Revision verworfen: Gesundheitsgefährdung i.S.v. §95 Abs.3 Nr.1a AMG bei 20 Betroffenen
- Gericht
- BGH
- Spruchkörper
- 5. Strafsenat
- Aktenzeichen
- 5 StR 549/14
- Datum
- 27.01.2015
- Rechtsgebiet
- Strafrecht
Abstrakte Rechtssätze
Die Gesundheit einer großen Zahl von Menschen i.S.v. §95 Abs.3 Nr.1a AMG ist jedenfalls dann gefährdet, wenn mindestens 20 Personen betroffen sind.
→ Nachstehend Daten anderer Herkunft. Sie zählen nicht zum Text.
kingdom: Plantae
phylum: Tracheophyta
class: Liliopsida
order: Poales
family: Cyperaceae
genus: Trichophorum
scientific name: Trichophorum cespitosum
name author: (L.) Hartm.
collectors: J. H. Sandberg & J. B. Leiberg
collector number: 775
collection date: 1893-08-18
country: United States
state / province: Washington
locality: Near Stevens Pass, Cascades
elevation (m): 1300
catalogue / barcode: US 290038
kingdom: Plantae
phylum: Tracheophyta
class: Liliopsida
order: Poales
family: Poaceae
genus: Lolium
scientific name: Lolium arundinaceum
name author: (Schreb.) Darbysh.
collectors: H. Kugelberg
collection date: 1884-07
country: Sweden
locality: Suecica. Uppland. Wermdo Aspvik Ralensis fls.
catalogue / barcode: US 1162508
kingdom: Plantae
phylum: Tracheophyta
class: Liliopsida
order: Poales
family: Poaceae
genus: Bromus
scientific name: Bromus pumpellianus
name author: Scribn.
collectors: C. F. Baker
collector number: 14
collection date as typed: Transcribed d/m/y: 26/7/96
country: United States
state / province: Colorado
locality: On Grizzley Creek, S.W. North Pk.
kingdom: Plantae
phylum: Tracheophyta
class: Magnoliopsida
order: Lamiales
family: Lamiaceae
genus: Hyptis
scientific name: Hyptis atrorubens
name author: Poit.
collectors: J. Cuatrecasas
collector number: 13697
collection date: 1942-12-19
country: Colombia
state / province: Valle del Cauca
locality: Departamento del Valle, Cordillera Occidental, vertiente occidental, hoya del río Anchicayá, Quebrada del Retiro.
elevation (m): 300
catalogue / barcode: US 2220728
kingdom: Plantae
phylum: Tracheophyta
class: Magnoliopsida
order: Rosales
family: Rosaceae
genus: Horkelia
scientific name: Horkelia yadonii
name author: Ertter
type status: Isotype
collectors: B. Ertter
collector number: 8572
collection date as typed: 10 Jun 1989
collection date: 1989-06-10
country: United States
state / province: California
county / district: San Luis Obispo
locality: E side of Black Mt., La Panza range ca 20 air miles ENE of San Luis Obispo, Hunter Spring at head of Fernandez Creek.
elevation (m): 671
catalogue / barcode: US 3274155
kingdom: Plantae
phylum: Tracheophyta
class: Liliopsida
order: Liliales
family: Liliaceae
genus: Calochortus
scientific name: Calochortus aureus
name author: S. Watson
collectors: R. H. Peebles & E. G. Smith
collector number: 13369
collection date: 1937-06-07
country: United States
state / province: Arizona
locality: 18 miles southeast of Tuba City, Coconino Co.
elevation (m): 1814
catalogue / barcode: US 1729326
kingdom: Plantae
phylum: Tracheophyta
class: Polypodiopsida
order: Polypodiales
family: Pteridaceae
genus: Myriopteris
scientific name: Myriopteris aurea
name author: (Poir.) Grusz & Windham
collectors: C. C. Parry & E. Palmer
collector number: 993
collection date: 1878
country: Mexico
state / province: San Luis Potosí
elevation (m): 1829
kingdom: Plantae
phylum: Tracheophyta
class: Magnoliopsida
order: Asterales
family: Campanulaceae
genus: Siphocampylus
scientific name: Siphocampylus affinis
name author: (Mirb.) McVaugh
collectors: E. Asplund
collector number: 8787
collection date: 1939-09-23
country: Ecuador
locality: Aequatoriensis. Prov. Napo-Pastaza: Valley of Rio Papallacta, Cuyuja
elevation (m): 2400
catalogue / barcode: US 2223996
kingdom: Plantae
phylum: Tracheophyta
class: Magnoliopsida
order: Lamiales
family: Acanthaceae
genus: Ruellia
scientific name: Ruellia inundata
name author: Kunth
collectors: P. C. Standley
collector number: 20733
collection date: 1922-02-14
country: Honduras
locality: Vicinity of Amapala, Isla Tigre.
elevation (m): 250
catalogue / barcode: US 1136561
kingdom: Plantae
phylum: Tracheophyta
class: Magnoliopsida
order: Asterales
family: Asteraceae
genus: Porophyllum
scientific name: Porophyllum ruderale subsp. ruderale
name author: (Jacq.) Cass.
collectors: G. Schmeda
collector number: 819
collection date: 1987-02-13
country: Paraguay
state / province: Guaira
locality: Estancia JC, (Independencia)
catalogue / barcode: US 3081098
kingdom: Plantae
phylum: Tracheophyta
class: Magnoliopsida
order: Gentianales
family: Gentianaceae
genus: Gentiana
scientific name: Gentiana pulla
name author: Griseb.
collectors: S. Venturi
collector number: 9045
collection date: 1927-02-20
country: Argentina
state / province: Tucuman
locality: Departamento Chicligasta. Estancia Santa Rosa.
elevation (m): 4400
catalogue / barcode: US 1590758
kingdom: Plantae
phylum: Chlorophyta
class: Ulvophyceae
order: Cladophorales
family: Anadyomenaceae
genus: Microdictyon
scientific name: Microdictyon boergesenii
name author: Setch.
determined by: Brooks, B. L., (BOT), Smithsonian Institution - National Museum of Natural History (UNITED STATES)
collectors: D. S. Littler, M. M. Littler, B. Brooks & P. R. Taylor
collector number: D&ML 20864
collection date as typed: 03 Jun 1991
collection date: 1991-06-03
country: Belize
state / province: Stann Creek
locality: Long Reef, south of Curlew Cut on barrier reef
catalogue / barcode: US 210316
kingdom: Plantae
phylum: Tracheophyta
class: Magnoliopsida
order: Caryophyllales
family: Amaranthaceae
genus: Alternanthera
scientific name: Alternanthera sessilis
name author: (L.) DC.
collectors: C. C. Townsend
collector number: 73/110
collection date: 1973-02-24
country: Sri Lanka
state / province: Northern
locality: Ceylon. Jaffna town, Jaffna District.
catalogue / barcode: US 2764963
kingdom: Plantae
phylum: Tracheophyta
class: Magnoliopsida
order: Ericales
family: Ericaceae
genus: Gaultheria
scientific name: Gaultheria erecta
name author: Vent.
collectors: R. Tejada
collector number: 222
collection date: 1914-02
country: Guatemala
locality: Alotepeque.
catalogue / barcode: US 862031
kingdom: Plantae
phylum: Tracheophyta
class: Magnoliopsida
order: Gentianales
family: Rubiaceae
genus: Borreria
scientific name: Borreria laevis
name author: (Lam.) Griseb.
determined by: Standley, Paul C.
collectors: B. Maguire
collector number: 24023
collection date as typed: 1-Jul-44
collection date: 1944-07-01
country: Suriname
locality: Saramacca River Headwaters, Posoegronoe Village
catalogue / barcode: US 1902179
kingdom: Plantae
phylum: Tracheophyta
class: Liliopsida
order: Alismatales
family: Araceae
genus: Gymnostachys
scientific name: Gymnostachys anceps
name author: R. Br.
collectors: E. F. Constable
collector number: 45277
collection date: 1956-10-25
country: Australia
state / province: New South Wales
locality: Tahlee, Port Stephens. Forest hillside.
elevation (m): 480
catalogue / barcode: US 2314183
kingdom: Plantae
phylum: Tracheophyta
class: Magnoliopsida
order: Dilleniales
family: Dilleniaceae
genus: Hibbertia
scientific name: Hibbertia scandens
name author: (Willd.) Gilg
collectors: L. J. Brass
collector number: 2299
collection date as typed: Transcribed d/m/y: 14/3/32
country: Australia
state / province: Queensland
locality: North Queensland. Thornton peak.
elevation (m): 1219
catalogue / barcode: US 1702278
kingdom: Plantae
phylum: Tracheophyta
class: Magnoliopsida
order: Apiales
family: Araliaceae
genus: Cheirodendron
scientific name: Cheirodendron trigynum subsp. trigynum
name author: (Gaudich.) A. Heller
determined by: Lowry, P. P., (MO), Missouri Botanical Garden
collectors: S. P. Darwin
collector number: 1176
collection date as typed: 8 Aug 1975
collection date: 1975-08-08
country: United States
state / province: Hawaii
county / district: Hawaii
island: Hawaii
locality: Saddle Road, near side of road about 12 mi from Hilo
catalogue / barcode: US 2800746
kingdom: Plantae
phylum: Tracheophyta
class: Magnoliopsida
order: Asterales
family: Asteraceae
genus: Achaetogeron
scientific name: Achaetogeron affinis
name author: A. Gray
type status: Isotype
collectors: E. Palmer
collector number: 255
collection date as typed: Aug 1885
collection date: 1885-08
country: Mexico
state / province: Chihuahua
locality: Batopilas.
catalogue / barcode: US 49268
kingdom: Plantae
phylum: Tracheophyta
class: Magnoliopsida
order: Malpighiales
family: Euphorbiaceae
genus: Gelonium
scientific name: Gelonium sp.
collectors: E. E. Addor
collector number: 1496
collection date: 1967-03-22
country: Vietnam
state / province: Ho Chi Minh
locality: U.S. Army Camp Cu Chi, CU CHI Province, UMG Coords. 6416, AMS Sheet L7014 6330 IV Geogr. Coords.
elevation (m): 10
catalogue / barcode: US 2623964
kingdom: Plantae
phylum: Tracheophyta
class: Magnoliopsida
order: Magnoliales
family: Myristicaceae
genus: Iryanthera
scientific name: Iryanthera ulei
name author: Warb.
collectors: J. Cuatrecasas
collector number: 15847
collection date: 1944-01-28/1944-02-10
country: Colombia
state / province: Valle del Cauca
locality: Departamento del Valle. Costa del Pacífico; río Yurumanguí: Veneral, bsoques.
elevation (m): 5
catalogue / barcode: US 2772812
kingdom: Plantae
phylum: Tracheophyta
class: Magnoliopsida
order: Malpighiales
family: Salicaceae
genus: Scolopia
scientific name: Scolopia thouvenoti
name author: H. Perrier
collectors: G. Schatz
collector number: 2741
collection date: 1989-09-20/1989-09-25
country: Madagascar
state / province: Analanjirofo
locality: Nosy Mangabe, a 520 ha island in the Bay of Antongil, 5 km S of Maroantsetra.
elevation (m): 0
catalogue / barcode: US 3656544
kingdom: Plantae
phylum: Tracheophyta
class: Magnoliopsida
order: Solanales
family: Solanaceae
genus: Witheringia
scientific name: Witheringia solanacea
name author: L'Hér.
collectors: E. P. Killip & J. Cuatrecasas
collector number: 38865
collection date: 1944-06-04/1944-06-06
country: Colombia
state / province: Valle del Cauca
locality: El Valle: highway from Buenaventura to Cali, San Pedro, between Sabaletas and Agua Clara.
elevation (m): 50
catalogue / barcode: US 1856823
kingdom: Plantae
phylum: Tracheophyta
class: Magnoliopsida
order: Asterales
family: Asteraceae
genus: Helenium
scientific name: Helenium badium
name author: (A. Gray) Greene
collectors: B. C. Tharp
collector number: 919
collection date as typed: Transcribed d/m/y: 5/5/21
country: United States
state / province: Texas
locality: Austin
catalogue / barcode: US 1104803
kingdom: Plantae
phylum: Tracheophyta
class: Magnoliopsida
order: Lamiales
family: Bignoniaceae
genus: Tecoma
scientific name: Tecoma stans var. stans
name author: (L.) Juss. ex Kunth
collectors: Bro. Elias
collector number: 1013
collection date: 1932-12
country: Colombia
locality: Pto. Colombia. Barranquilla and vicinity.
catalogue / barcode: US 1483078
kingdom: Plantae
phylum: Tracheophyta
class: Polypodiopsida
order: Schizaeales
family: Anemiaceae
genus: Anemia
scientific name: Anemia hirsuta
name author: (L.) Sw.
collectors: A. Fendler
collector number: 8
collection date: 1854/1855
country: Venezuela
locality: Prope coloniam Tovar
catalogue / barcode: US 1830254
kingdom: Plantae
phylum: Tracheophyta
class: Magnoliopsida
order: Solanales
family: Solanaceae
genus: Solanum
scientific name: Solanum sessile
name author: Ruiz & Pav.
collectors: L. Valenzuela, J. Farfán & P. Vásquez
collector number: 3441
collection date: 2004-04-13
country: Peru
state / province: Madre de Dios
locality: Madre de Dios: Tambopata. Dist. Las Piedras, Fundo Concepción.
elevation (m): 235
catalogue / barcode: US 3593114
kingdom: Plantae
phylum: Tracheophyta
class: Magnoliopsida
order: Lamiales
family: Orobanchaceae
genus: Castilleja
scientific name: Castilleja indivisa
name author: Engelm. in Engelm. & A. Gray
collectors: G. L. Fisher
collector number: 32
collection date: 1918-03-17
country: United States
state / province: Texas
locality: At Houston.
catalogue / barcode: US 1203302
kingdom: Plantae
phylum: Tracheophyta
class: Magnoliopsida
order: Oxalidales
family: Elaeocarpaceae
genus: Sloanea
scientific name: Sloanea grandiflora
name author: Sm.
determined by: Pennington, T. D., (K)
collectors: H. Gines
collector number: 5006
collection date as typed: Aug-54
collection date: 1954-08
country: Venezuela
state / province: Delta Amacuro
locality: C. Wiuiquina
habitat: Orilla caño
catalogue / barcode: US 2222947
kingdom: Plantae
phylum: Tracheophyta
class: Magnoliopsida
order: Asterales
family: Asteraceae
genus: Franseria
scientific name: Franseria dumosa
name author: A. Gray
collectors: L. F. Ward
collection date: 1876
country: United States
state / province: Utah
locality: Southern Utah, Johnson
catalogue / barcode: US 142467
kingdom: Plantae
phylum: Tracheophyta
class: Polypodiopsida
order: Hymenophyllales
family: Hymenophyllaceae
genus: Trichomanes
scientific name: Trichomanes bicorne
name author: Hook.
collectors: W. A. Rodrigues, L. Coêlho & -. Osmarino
Die Annahme eines minder schweren Falls setzt konkrete, überzeugende Feststellungen zur Tatgewichtung voraus; bloße pauschale Erwägungen genügen nicht.
Bei der Strafzumessung ist der Normalstrafrahmen anzuwenden, wenn Umfang und Gewicht der Taten dessen Anwendung rechtfertigen; eine Absenkung bedarf spezifischer, belegter Gründe.
Eine Revision wird nach §349 Abs.2 StPO als unbegründet verworfen, wenn die vorgebrachten Rügen die Verurteilung nicht in rechtlich erheblicher Weise in Frage stellen; die Kosten des Verfahrens sind dem Revisionsführer aufzuerlegen.
Vorinstanzen
vorgehend LG Braunschweig, 10. Juli 2014, Az: 8 KLs 48/13
Tenor
Die Revision des Angeklagten gegen das Urteil des Landgerichts Braunschweig vom 10. Juli 2014 wird nach § 349 Abs. 2 StPO als unbegründet verworfen.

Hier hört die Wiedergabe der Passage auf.